Why I’m still thinking about ‘Cat Person’
‘Cat Person’, written by Kristen Roupenian and published by the New Yorker, is a fictional short story that quickly and unexpectedly hurricaned its way to global success. Cat Person tells the story of two people: Margot a college student, and Robbie, a man in his thirties, who fall into flirtation and ultimately end up having unsatisfying, fantasy-shattering sex. If you haven’t already, grace your brain membranes and read the article here.
Even now, years after reading, Cat Person still hits the core of my being. The story presents rivers of sexuality, power and fear that are central to every human interaction, and speaks to them in their truest, rawest form. It establishes ideas that are tricky to articulate to friends over Sunday brunch, but pushes them to the forefront of hungover coconut flat white chat.
In a DM over Twitter, I spoke with Maddie*, a 24-year-old Communications manager, who felt kinship with Cat Person after a prolonged experience with an older executive at her 9 to 5. As Maddie grew closer with the executive in the office, she started to notice that the line of conversation in the office started to creep out of office. Instagram likes, comments on her private account, late-night messages; the relationship seemed to infiltrate into her personal life.

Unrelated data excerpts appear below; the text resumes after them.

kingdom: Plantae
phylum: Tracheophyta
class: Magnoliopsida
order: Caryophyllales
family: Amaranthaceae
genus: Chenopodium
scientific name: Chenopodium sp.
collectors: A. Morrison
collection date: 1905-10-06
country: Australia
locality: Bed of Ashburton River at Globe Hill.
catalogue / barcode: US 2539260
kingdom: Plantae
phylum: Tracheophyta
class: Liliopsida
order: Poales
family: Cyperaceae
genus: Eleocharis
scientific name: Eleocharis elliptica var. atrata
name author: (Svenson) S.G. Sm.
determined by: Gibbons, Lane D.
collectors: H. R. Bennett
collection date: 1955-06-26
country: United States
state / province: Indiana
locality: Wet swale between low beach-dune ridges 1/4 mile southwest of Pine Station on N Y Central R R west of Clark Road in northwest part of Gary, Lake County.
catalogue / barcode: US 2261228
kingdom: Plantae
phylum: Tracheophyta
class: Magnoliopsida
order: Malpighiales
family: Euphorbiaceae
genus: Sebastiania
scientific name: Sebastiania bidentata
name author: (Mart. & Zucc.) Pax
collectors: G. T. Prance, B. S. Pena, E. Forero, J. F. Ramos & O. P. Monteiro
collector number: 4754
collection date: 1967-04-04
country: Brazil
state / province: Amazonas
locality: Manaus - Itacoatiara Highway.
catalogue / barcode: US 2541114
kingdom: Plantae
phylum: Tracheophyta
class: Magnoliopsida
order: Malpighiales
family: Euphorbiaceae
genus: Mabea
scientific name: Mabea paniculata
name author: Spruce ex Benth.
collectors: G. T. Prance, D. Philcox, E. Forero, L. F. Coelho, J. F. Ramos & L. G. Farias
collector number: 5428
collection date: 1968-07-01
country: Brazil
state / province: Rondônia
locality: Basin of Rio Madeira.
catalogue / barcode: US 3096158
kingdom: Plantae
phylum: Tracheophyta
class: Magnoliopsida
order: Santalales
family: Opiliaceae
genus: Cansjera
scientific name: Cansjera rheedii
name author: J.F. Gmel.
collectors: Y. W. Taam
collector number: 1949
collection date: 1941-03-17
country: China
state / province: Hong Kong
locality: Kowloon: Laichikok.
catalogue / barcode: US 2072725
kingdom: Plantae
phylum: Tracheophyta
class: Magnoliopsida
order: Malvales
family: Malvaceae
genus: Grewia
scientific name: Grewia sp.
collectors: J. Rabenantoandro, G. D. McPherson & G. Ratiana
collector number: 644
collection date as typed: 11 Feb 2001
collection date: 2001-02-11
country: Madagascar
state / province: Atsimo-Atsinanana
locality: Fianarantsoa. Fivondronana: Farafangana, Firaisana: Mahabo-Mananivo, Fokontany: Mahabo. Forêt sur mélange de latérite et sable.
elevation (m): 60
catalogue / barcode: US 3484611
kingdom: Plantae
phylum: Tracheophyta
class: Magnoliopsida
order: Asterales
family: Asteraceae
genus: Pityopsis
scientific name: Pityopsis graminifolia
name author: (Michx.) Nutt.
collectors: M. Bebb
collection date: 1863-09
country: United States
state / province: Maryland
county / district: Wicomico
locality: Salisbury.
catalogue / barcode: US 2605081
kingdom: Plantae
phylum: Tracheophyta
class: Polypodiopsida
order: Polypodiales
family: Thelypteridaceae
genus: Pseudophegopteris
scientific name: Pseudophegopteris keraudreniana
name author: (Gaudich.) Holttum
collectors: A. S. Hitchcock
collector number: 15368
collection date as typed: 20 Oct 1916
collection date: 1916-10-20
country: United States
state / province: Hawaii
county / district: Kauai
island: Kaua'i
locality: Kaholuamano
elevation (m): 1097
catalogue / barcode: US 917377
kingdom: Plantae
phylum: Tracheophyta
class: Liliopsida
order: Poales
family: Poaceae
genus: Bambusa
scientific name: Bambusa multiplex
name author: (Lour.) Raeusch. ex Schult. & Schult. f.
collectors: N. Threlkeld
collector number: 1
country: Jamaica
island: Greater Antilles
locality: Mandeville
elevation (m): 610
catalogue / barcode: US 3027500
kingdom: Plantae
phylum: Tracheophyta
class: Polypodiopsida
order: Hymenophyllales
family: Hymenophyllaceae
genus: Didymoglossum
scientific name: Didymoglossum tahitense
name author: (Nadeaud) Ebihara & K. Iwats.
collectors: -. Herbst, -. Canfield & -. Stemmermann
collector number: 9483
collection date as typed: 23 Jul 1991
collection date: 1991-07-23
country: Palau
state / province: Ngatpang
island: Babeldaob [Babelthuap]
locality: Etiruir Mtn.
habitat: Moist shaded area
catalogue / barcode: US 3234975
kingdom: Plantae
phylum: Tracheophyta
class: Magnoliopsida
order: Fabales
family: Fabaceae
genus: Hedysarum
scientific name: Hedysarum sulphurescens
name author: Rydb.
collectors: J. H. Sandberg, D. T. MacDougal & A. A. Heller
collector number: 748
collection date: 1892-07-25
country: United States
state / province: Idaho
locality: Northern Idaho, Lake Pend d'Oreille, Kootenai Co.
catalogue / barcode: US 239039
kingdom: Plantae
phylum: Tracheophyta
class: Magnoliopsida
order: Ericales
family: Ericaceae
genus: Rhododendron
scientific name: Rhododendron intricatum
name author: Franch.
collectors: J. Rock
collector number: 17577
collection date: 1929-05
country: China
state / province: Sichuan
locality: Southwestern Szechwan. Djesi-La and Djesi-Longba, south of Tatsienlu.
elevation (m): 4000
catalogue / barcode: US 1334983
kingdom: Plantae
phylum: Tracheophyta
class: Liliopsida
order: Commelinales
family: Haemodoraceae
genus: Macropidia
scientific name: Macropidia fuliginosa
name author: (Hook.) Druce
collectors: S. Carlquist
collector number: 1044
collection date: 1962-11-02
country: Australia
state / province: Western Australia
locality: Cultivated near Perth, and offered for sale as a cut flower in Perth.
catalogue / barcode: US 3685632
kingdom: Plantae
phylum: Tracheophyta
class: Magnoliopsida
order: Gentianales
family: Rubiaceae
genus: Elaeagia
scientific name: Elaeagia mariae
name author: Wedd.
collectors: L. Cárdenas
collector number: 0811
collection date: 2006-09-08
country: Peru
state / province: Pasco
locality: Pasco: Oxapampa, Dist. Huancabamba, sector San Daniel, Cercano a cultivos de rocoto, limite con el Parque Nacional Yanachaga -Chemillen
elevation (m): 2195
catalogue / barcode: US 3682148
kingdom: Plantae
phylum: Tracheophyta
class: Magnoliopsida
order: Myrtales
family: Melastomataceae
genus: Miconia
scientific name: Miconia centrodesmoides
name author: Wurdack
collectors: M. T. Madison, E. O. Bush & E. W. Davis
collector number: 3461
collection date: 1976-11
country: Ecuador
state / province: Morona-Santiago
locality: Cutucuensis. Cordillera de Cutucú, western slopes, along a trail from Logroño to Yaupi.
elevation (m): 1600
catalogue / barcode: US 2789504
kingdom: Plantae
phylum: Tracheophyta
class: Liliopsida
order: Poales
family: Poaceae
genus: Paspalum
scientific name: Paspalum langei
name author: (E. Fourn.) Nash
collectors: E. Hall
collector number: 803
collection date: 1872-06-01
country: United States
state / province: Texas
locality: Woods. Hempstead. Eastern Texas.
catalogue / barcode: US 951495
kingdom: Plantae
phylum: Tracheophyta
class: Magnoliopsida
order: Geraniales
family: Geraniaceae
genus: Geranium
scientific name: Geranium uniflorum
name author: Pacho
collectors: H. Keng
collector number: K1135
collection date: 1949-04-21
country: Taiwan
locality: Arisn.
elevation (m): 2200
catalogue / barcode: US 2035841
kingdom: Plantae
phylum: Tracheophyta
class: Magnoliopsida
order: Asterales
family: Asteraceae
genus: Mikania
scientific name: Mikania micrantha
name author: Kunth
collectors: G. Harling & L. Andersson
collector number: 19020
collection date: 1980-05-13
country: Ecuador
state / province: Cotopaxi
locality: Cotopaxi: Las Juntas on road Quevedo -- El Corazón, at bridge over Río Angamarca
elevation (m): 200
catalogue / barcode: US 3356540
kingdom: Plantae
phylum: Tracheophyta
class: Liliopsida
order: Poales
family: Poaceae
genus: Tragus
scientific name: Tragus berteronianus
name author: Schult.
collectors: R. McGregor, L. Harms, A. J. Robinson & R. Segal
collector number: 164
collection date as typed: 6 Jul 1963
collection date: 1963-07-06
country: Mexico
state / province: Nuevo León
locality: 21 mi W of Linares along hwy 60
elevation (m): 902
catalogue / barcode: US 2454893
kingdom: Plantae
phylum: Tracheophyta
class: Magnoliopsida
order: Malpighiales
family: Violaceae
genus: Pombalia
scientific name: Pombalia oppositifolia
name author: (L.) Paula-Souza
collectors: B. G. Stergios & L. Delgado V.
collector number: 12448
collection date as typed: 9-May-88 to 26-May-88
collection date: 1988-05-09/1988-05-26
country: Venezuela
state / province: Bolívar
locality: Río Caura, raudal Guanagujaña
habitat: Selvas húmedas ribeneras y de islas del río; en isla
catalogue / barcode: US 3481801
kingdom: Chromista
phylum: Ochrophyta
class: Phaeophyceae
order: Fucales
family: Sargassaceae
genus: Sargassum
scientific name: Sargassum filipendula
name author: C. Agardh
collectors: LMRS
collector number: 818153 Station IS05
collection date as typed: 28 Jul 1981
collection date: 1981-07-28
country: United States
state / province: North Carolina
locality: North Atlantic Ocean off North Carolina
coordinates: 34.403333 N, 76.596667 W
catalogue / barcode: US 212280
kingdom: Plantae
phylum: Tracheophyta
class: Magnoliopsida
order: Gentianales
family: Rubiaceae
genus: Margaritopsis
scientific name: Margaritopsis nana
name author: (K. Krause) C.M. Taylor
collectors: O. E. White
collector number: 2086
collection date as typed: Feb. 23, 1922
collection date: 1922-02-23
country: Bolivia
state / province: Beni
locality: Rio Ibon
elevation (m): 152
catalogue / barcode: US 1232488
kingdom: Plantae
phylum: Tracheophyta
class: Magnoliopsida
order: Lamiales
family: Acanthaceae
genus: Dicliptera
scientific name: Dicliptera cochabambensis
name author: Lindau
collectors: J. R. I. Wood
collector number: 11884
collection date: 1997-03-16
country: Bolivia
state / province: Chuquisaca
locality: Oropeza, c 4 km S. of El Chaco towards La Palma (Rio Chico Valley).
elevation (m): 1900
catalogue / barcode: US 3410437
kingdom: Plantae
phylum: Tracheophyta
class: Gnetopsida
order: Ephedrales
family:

Maddie explains, “It felt pretty good, that someone was taking an interest in my life in a way that wasn’t strictly to do with work”. As the messaging continued, it became clear that his interest in her grew romantic. “He started to send lengthy complimentary messages that were initially about how I conducted my work and ended up being about how I looked or the way I dressed that day”.
Maddie wasn’t at all interested in the older executive, who made unfamiliar jokes and ate microwaved tuna during lunch. But she didn’t mind the attention, and played into the messages in a flippant effort to “spice up my draining corporate work environment”. It wasn’t until an after-work drinks, where the executive drew her alone into the meeting room, where the line between her fantasy and the stark reality of the situation started to blur.
“When we kissed in the meeting room, the whole time I was thinking ‘what the fuck am I doing’. But I just went with it, because, in a way, I encouraged it to happen”. After three more months of ‘after-work drinks’ the late hour hooking up continued. Maddie became more and more emotionally distant, but maintained the facade of interest. “It was fun, but ultimately I didn’t really know how to break out of it. And I was nervous about hurting his feelings because he was so into it”.
The workplace relationship eventually fizzled (the executive broke it off, nervous to be caught). She felt relief in this, but also a strange sense of mourning in its break.
In reflection of these stories from my friends, and in my own life, it’s curious how often they come up. It’s tricky, that blurred line between yes and no - willing for the idea to happen, while simultaneously wishing it doesn’t. The overwhelming nature of ‘not wanting to hurt somebody’s feelings’ directs so many passing relationships.
For some, Cat Person sits at the forefront of the #Metoo era. Published in 2017, the article was the most-read piece on the New Yorker’s website that year, second only to the magazines reporting on the crimes of Harvey Weinstein. Many readers saw Cat Person’s Robert as a force of manipulation, underscoring the importance of enthusiastic consent in situations of sexual coercion.
For me, Cat Person takes on so much more than a tale from #Metoo. The inconsistency in these parallels is that they completely take female autonomy out of the equation. In Cat Person, and in Maddie’s story, the women involved are not victims. Both women are active players, turning cards to fulfil their own egotistical desires.
We dive into the realisation of a woman’s hand in the game of sex and power. Both Maddie and Margot controlled the narrative, finding a self-satisfying thrill in ambiguous lines. With a cool affectlessness towards the desperate pleas of the opposite party, the almost ‘femme fatale’ glides through interactions, indifferent to the explicit sexual context, but more involved in the subtle and emotional tests to her power.
“She was starting to think that she understood him—how sensitive he was, how easily he could be wounded—and that made her feel closer to him, and also powerful, because once she knew how to hurt him she also knew how he could be soothed.”
In Cat Person, it’s the concealed power from Margot that grabs and holds me. Female desires aren’t swept under the rug, but are presented as the ambivalent and narcissistic forces that they can be. The impressionable subjectivity of women, illustrated by Margot, is a stark difference to the objectivity of Robert, certain and pointed (in every sense).
It’s like, thank god. Finally, a flawed woman who has no fucking clue what she wants (like me), but is willing to test the hypothesis of a situation for the sake of it. Cat Person expells the mystery of ambiguity towards situations of sex. It shows the flaws that come with not knowing what you want, but gives comfort in the idea that this does not mean anything less of you as a person.